(Collected data)

Segment Open

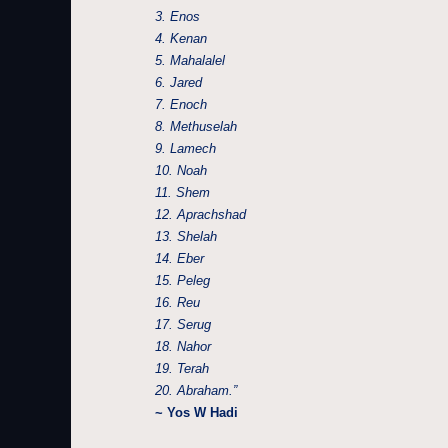
3. Enos
4. Kenan
5. Mahalalel
6. Jared
7. Enoch
8. Methuselah
9. Lamech
10. Noah
11. Shem
12. Aprachshad
13. Shelah
14. Eber
15. Peleg
16. Reu
17. Serug
18. Nahor
19. Terah
20. Abraham.”
~ Yos W Hadi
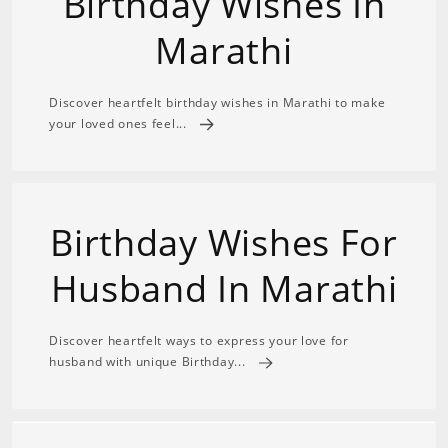
Birthday Wishes In
Marathi
Discover heartfelt birthday wishes in Marathi to make
your loved ones feel...
Birthday Wishes For
Husband In Marathi
Discover heartfelt ways to express your love for
husband with unique Birthday...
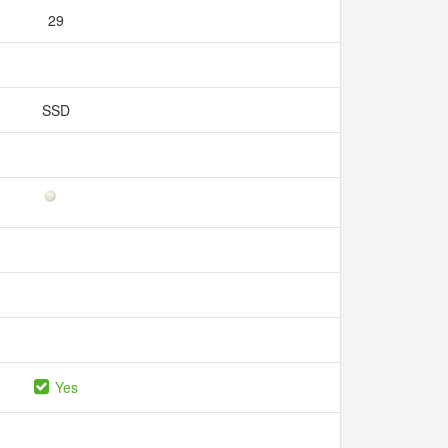
29
SSD
Yes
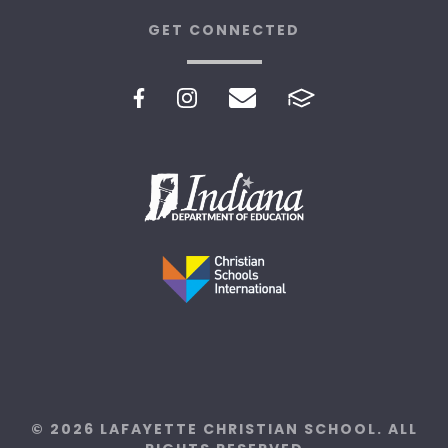
GET CONNECTED
© 2026 LAFAYETTE CHRISTIAN SCHOOL. ALL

Segment Closed

= EXERCISE DESCRIPTION =
Return each line in the records that holds the string "heartfelt".

= RESULT =
Discover heartfelt birthday wishes in Marathi to make
Discover heartfelt ways to express your love for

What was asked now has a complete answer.